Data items
================================
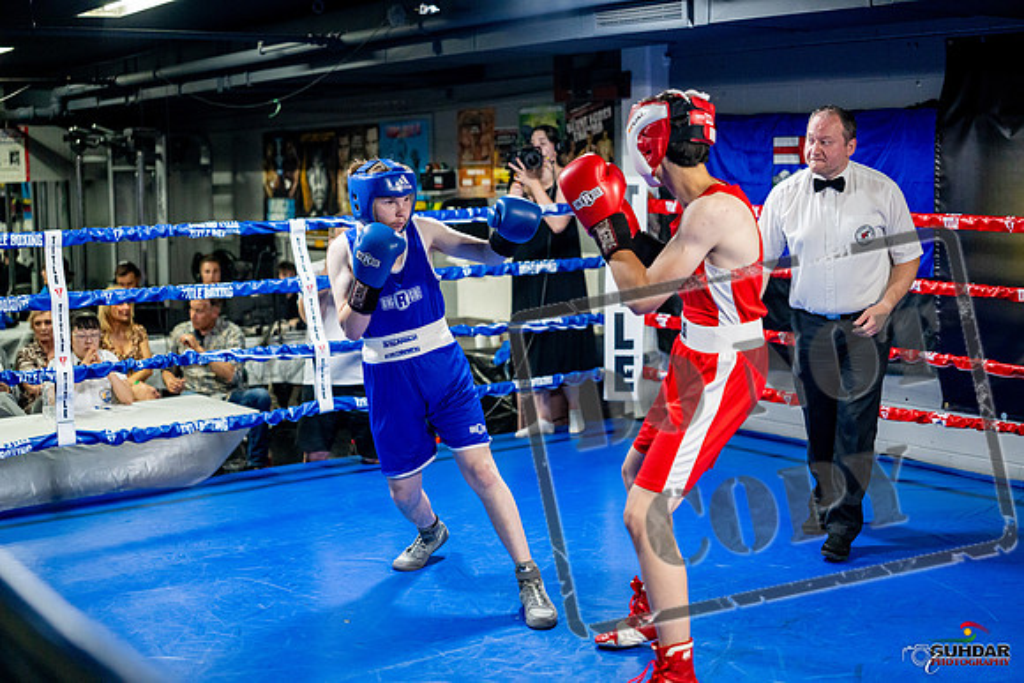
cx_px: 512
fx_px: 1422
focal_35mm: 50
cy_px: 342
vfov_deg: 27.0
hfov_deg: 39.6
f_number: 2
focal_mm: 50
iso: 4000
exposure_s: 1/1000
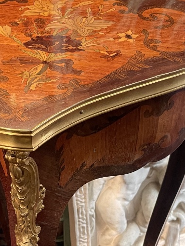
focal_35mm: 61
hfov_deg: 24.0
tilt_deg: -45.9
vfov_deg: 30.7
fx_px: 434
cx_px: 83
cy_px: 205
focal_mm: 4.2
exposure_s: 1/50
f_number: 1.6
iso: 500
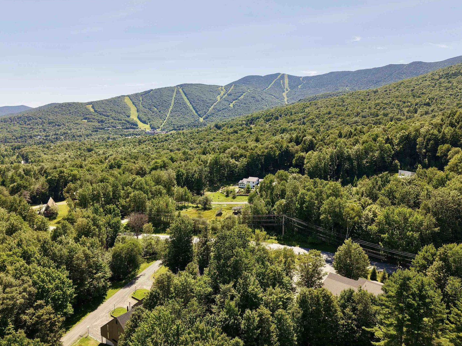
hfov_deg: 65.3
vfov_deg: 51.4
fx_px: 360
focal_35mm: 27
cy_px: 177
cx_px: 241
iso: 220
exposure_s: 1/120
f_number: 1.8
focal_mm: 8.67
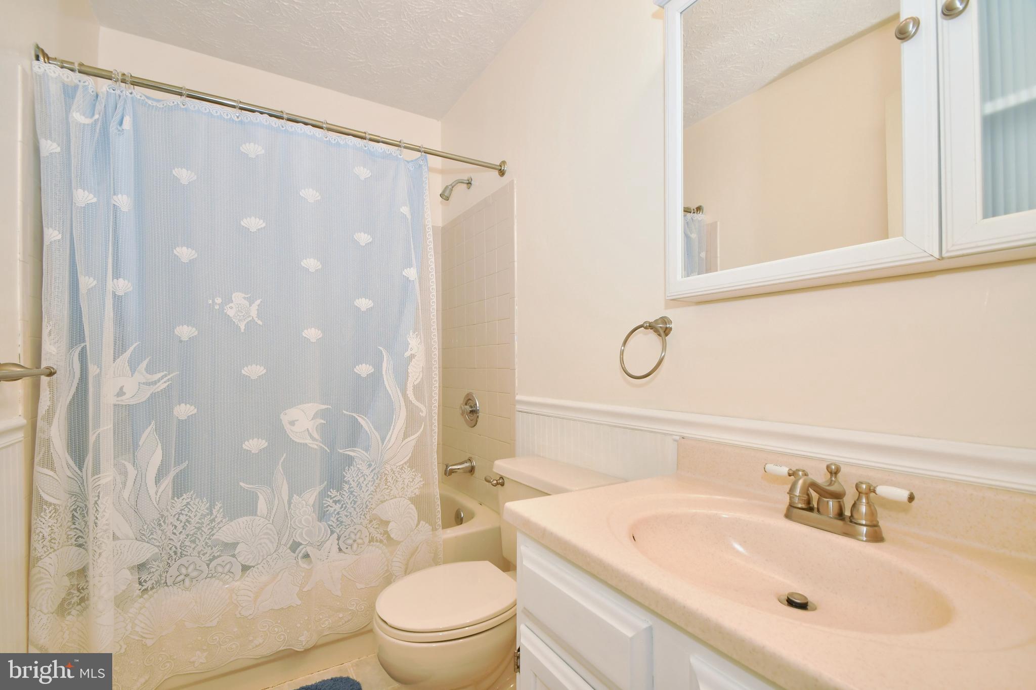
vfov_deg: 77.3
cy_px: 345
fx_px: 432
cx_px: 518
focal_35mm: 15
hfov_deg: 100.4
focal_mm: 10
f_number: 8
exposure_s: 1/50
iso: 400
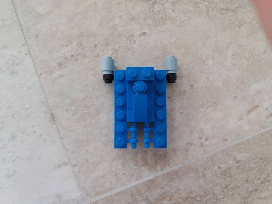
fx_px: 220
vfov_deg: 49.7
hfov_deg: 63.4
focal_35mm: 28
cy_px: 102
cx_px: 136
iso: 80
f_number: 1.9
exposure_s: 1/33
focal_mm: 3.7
================================
Exercise →
Please output every entry exactly as written, apart from the pictures.

Solution to this task →
cx_px: 512
fx_px: 1422
focal_35mm: 50
cy_px: 342
vfov_deg: 27.0
hfov_deg: 39.6
f_number: 2
focal_mm: 50
iso: 4000
exposure_s: 1/1000
focal_35mm: 61
hfov_deg: 24.0
tilt_deg: -45.9
vfov_deg: 30.7
fx_px: 434
cx_px: 83
cy_px: 205
focal_mm: 4.2
exposure_s: 1/50
f_number: 1.6
iso: 500
hfov_deg: 65.3
vfov_deg: 51.4
fx_px: 360
focal_35mm: 27
cy_px: 177
cx_px: 241
iso: 220
exposure_s: 1/120
f_number: 1.8
focal_mm: 8.67
vfov_deg: 77.3
cy_px: 345
fx_px: 432
cx_px: 518
focal_35mm: 15
hfov_deg: 100.4
focal_mm: 10
f_number: 8
exposure_s: 1/50
iso: 400
fx_px: 220
vfov_deg: 49.7
hfov_deg: 63.4
focal_35mm: 28
cy_px: 102
cx_px: 136
iso: 80
f_number: 1.9
exposure_s: 1/33
focal_mm: 3.7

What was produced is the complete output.